▶ [Exercise task]:
Could you write out every line of the data below verbatim, without changing a single character?

▶ [Supplied material]:
:::::

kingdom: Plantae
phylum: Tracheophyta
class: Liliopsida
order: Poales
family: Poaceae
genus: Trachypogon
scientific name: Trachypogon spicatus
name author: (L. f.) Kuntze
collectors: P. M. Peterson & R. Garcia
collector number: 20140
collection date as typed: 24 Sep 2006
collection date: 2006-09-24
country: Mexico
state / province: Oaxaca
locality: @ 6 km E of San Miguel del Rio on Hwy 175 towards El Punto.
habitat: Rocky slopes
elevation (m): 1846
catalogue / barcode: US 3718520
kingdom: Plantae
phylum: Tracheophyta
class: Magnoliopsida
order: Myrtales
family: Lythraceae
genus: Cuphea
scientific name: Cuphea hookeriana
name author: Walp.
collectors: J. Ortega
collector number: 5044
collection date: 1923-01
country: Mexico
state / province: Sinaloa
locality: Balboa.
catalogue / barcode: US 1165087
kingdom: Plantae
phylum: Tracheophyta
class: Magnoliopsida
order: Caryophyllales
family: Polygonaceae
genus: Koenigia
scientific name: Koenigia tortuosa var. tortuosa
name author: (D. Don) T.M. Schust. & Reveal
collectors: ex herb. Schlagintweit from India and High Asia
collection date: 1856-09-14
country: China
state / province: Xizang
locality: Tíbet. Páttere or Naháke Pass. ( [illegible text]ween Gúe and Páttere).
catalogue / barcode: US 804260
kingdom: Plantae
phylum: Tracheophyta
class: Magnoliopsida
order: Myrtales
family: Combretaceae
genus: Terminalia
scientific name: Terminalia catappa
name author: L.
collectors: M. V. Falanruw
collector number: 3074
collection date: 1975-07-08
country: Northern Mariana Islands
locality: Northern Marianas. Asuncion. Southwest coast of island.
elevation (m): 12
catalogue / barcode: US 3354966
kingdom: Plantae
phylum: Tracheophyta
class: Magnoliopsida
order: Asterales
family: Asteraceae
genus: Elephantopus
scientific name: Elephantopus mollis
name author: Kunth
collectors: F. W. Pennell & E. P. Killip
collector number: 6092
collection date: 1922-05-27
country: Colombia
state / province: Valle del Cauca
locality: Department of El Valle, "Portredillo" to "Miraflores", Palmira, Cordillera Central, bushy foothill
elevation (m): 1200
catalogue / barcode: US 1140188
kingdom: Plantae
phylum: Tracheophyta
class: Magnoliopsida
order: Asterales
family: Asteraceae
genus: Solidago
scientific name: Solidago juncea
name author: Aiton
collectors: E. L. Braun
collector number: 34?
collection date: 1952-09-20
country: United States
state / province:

:::::

▶ [Correct answer]:
kingdom: Plantae
phylum: Tracheophyta
class: Liliopsida
order: Poales
family: Poaceae
genus: Trachypogon
scientific name: Trachypogon spicatus
name author: (L. f.) Kuntze
collectors: P. M. Peterson & R. Garcia
collector number: 20140
collection date as typed: 24 Sep 2006
collection date: 2006-09-24
country: Mexico
state / province: Oaxaca
locality: @ 6 km E of San Miguel del Rio on Hwy 175 towards El Punto.
habitat: Rocky slopes
elevation (m): 1846
catalogue / barcode: US 3718520
kingdom: Plantae
phylum: Tracheophyta
class: Magnoliopsida
order: Myrtales
family: Lythraceae
genus: Cuphea
scientific name: Cuphea hookeriana
name author: Walp.
collectors: J. Ortega
collector number: 5044
collection date: 1923-01
country: Mexico
state / province: Sinaloa
locality: Balboa.
catalogue / barcode: US 1165087
kingdom: Plantae
phylum: Tracheophyta
class: Magnoliopsida
order: Caryophyllales
family: Polygonaceae
genus: Koenigia
scientific name: Koenigia tortuosa var. tortuosa
name author: (D. Don) T.M. Schust. & Reveal
collectors: ex herb. Schlagintweit from India and High Asia
collection date: 1856-09-14
country: China
state / province: Xizang
locality: Tíbet. Páttere or Naháke Pass. ( [illegible text]ween Gúe and Páttere).
catalogue / barcode: US 804260
kingdom: Plantae
phylum: Tracheophyta
class: Magnoliopsida
order: Myrtales
family: Combretaceae
genus: Terminalia
scientific name: Terminalia catappa
name author: L.
collectors: M. V. Falanruw
collector number: 3074
collection date: 1975-07-08
country: Northern Mariana Islands
locality: Northern Marianas. Asuncion. Southwest coast of island.
elevation (m): 12
catalogue / barcode: US 3354966
kingdom: Plantae
phylum: Tracheophyta
class: Magnoliopsida
order: Asterales
family: Asteraceae
genus: Elephantopus
scientific name: Elephantopus mollis
name author: Kunth
collectors: F. W. Pennell & E. P. Killip
collector number: 6092
collection date: 1922-05-27
country: Colombia
state / province: Valle del Cauca
locality: Department of El Valle, "Portredillo" to "Miraflores", Palmira, Cordillera Central, bushy foothill
elevation (m): 1200
catalogue / barcode: US 1140188
kingdom: Plantae
phylum: Tracheophyta
class: Magnoliopsida
order: Asterales
family: Asteraceae
genus: Solidago
scientific name: Solidago juncea
name author: Aiton
collectors: E. L. Braun
collector number: 34?
collection date: 1952-09-20
country: United States
state / province:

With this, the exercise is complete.